The task: Take the line containing "1726: 1053 -> 1750" as the first and the last line of the records below as the end, and please set down only what lies between them exactly, both ends included.

=== Information provided ===

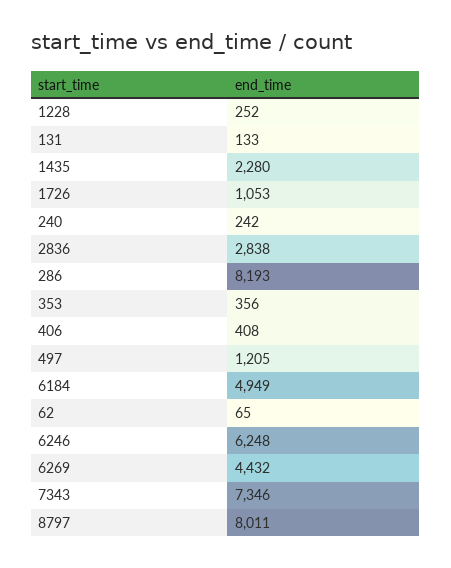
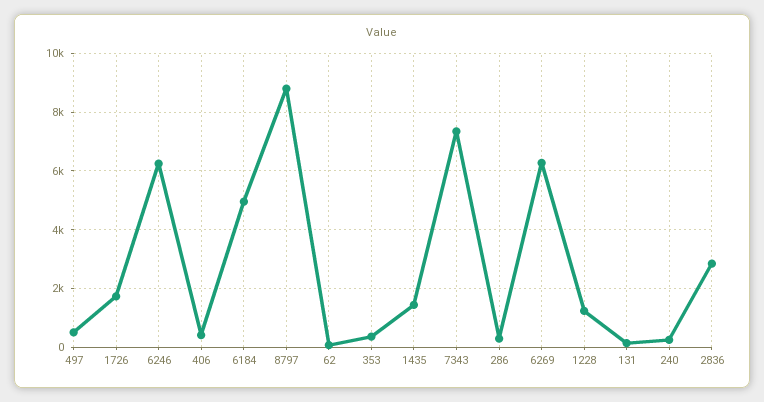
1228: 252 -> 1250
1435: 2280 -> 1500
1726: 1053 -> 1750
286: 8193 -> 250
497: 1205 -> 500
6269: 4432 -> 6250
8797: 8011 -> 8750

===

Task result:
1726: 1053 -> 1750
286: 8193 -> 250
497: 1205 -> 500
6269: 4432 -> 6250
8797: 8011 -> 8750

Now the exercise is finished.